This is the "Library Edition", one of several versions of the FIRST THUS EDITION of this set published by George Barrie in 1895.  This set is not limited, as several others were.  Overall it is in VERY GOOD CONDITION, with the only wear issues to note are associated with the spines.  All the spine labels show light soiling; the label on Volume 5 is additionally rubbed and faded.  The cloth below the spine titles on Vol 5, 7, and 8 show some lightening of color.  There is wear seen on top and bottom of spine edges, similar wear on board corners.  The blue cloth front and rear boards are very clean - a photo shows the front boards of all 8 volumes.  Gilt top page edges and deckled fore and bottom page edges.  THE INTERIORS OF ALL BOOKS ARE PRISTINE.  They look virtually unread, clean and tightly bound.  A tiny amount of foxing was seen in the back endpapers of a few volumes, none otherwise.  All photogravure plates are tissue protected, with the tissue describing the scene.  The art work is noted as by De Los Rios, Prodhomme Wagrez, etc. Translated by I. G. Burnham. 

Here is an overview of the "Celebrated Crimes" authored by Alexandre Dumas:

"Dumas's 'Celebrated Crimes' was not written for children. The novelist has spared no language--has minced no words--to describe the violent scenes of a violent time.

In some instances facts appear distorted out of their true perspective, and in others the author makes unwarranted charges. It is not within our province to edit the historical side of Dumas, any more than it would be to correct the obvious errors in Dickens's Child's History of England. The careful, mature reader, for whom the books are intended, will recognize, and allow for, this fact.

The contents of these volumes of 'Celebrated Crimes', as well as the motives which led to their inception, are unique. They are a series of stories based upon historical records, from the pen of Alexandre Dumas, pere, when he was not "the elder," nor yet the author of D'Artagnan or Monte Cristo, but was a rising young dramatist and a lion in the literary set and world of fashion.

Dumas, in fact, wrote his 'Crimes Celebres' just prior to launching upon his wonderful series of historical novels, and they may therefore be considered as source books, whence he was to draw so much of that far-reaching and intimate knowledge of inner history which has perennially astonished his readers. The Crimes were published in Paris, in 1839-40, in eight volumes, comprising eighteen titles--all of which now appear in the present carefully translated text. The success of the original work was instantaneous. Dumas laughingly said that he thought he had exhausted the subject of famous crimes, until the work was off the press, when he immediately became deluged with letters from every province in France, supplying him with material upon other deeds of violence!
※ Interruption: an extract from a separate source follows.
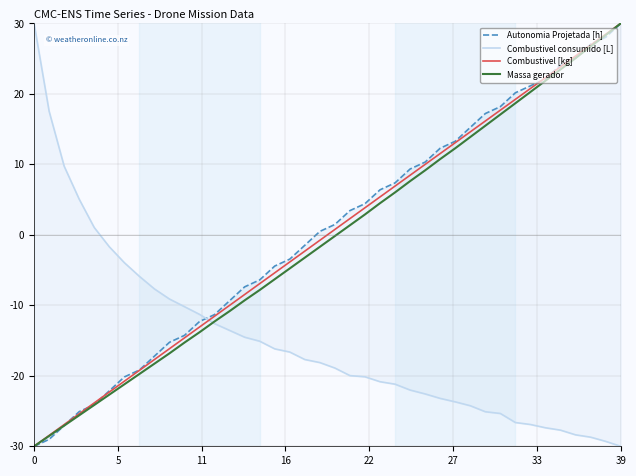

Count the number of data series in this chart.

4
The subjects which he has chosen, however, are of both historic and dramatic importance, and they have the added value of giving the modern reader a clear picture of the state of semi-lawlessness which existed in Europe, during the middle ages. "The Borgias, the Cenci, Urbain Grandier, the Marchioness of Brinvilliers, the Marchioness of Ganges, and the rest--what subjects for the pen of Dumas!" exclaims Garnett."